The structure of the non-coding regions of A. forficulatus is strikingly similar to that of P. variegatus [13] although there is only one non-coding region in the latter species. The non-coding region in P. variegatus also consists essentially of two repetitive regions, one consisting of two 394 bp repeats (termed part I and II), and one consisting of three 81 bp repeats (termed part III). In contrast, the two non-coding regions observed in the mitochondrial genomes of the other included Gyroadactylidae species G. salaris [14], G. thymalli [15], and G. derjavinoides [16] do not consist of internal repeats. However, in these species the sequences of the two repeat regions are highly similar to each other indicating on the one hand that they originated from a duplication and on the other hand that they bear some functional domains.

Gene order

As proposed by the CREx program [30] P. variegatus and T. nebulosi (both species share identical mitochondrial gene orders except for the repetitive non-coding region in P. variegatus) have the highest similarity values in gene order based on inferred common intervals (Additional file 8). The program suggested a recombination scenario consisting of three transpositions and one complex tandem-duplication-random-loss (tdrl) event. The proposed transpositions (inversions; green boxes in Fig. 3) affect (a) tRNA-F and tRNA-M, (b) tRNA-A and tRNA-D, and (c) tRNA-R and tRNA-L2, and the proposed tdrl affect two larger gene blocks (red and blue boxes in Fig. 3). However, the proposed tdrl event can alternatively also be interpreted as a series of transpositions. Four larger gene blocks are conserved over all Gyrodactylidae species included in this comparison (Additional file 6).
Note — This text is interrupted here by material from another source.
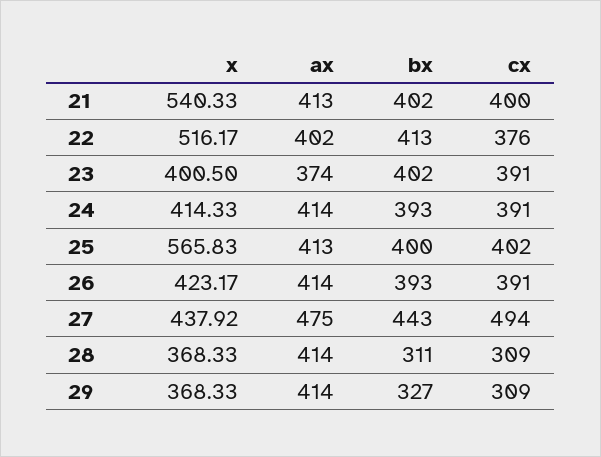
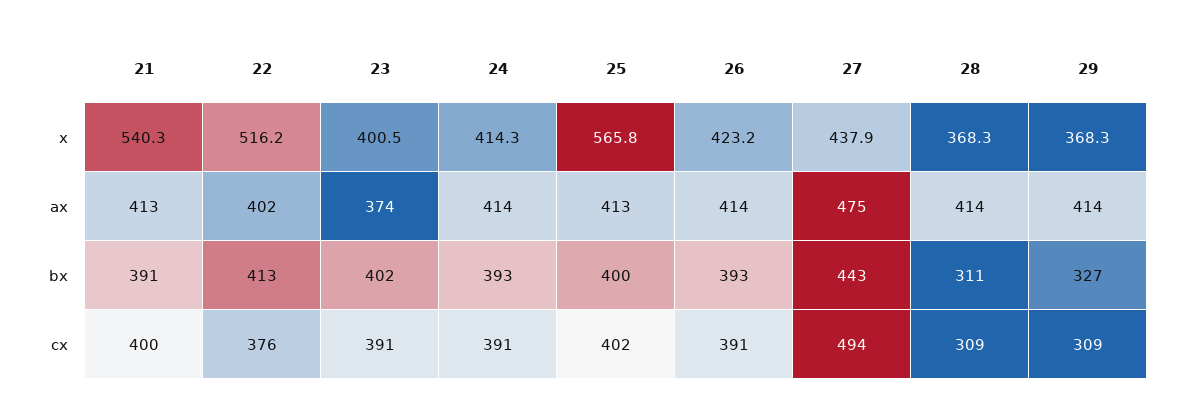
bx, 21: 402 -> 391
Rearrangements of gene order have already been described for several mitochondrial genomes of Neodermata species (e.g. [13]). The four rearrangements in gene order of A. forficulatus in comparison to P. variegatus are thus not very surprising. As reported for other Monogenoidea mitochondrial gene order rearrangements mainly affect the specific position of some tRNA genes and non-coding regions. Also in A. forficulatus individual protein coding genes are not rearranged. For the mitochondrial genomes of the Gyrodactylidea species included in this study there are essentially four conserved regions; these are (i) ND5, tRNA G, COIII, tRNA H, Cytb, ND4L, ND4, (ii) ATP6, ND2, (iii) tRNA S1, tRNA W, COI, tRNA T, 16S, tRNA C, 12S, COII, tRNA E, ND6, tRNA Y, and (iv) ND1, tRNA N, tRNA P, tRNA I, tRNA K, ND3 (Additional file 6).

Fig. 3
figure 3

Recombination scenario proposed by CREx [31] to explain mitochondrial gene order changes between A. forficulatus and P. variegatus. This includes three transpositions (green boxes) and one complex tandem-duplication-random-loss (tdrl) event (red and blue boxes)

Conclusions

The mitochondrial genome of A. forficulatus shows a hitherto unique gene order within the monogenoiden Gyrodactylidea with four rearrangements in comparison to P. variegatus. The previously proposed sister group relationship of the oviparous and viviparous Gyrodactylidae is corroborated. However, more comprehensive sampling is required to further test the proposed phylogenetic hypothesis. All Gyrodactylidea mitochondrial genomes sequenced so far include repetitive regions, although the structure of two regions consisting of short tandemly arranged repeats that was found in the basal Gyrodactylidea lineages represented by A. forficulatus and P. variegatus differs substantially from the structure of two longer dispersed repeats in Gyrodactylus spp. The biological function of these repetitive regions is yet unknown but the sequencing of mitochondrial genomes of further Gyrodactylidae species may shed some light on the evolution of these regions.